He was very strict. ... Some of the things are even harder for me to remember'cause I was just petrified by by him. ... He used to he used to hit me, beat me up, all that. But, you know, that was his way of educating, because I'm sure that my grandmother, his mother, did that to him and so on and so forth.
Presenter asks
Why do you think classical ballet is so conservative when it comes to casting black dancers?
Listen, I I don't know what the problem is. All I can tell you is that send out the wrong kind of message. People, human beings, tends to be very conservative, tend to type caste people. You know, society is ruled by codes. ... Classical ballet is still the prince on people's mind. He's the guy with blue eyes and blonde. That's that's the prince. Now we have n princes in Africa, we have royalty in Africa, and when you see Siegfried, Siegfried is not a prince that lived, you know, it's just a prince, you know, that falls in love with the Swan. Now, you can take that and make the best of you. I can be a prince, I can be anything I want if I've been given the opportunity, you know.
Presenter asks
Do you ever wish you had never taken that crossroads and were still back in Cuba?
No, no, no. I think my choice was the best choice. I had this longing, it's normal. I think I can get over it. I had to get over it. Eventually, I would have my family. But my choice, it was the right choice. And so I had to live with the side effects. And that's what I do. And one of them is that longing of have my family but hey, happiness is not complete, you know. In order to gain something you lose other things.
“fame, success is a ephemeral illusion, you know, that will pass eventually.”
“The only thing I have was ballet, that's the only thing I have, so.”
“I am a rare animal indeed. That's right. But it's good. I think I'm sending out the right kind of message, you know. Just for the fact that I'm the Royal Opera House here performing Romeo and Juliet, a Q one guy from Los Pinos. It's a new face. It's something that he hasn't seen before.”

......

WHAT THE TASK REQUIRES >>
Copy out the ballet interview word for word from "He was very" up to and including "casting black dancers?". Rely only on the ballet interview above.

......

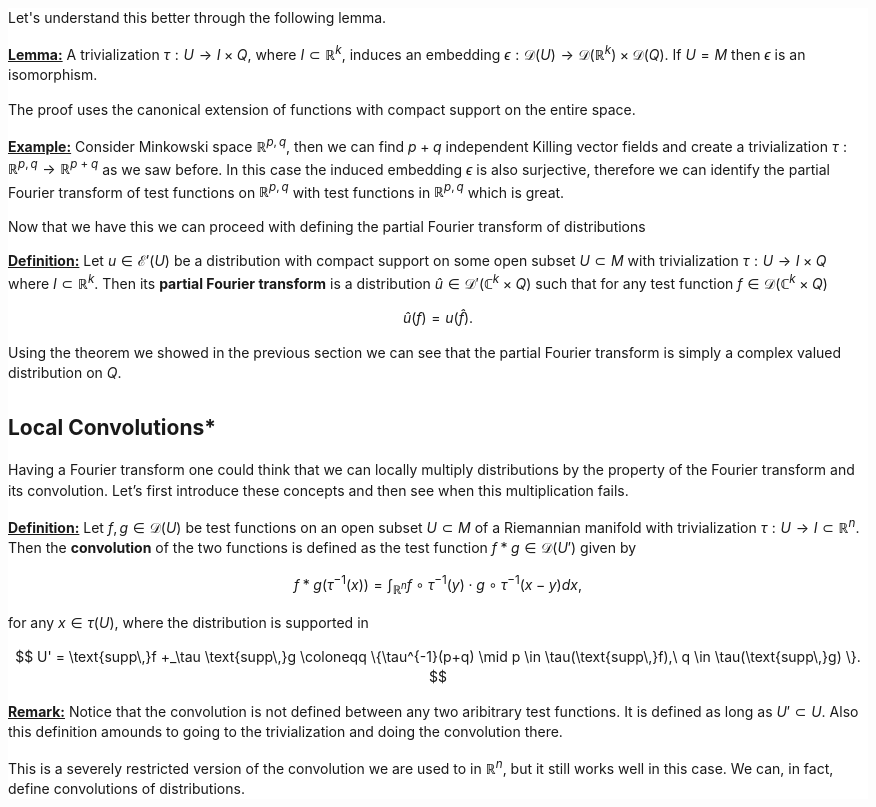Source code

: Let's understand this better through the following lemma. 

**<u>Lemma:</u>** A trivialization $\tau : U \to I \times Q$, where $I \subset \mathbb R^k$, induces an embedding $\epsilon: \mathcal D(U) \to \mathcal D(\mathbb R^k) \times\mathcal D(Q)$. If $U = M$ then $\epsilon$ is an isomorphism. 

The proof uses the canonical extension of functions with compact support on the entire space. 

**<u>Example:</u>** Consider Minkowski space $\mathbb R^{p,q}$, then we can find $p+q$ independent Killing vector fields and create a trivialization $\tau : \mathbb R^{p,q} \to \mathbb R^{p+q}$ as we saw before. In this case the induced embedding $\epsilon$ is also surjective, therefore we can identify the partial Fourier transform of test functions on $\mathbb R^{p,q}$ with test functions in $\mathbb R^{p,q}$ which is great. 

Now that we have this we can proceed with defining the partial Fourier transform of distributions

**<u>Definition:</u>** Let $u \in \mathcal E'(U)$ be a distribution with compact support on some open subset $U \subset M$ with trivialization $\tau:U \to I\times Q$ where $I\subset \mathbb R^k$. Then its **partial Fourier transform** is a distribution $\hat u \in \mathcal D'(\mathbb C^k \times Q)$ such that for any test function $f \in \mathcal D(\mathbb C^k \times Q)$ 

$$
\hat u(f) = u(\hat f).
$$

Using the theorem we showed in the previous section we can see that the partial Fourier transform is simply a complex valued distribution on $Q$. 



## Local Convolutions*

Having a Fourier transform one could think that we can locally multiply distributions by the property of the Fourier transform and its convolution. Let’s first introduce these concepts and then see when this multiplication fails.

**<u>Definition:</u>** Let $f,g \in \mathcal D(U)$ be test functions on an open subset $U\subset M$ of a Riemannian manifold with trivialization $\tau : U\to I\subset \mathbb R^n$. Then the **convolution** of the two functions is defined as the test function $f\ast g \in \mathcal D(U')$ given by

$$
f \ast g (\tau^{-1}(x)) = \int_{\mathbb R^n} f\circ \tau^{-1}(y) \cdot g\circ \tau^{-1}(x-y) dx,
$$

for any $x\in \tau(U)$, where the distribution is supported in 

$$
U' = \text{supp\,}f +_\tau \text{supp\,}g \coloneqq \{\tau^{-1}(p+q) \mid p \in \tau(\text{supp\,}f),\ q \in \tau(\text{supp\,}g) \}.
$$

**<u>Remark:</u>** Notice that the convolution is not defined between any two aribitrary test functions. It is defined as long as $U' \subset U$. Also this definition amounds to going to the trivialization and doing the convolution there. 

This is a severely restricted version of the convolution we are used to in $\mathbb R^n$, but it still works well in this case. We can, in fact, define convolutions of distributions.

......

ANSWER BOX >>
He was very strict. ... Some of the things are even harder for me to remember'cause I was just petrified by by him. ... He used to he used to hit me, beat me up, all that. But, you know, that was his way of educating, because I'm sure that my grandmother, his mother, did that to him and so on and so forth.
Presenter asks
Why do you think classical ballet is so conservative when it comes to casting black dancers?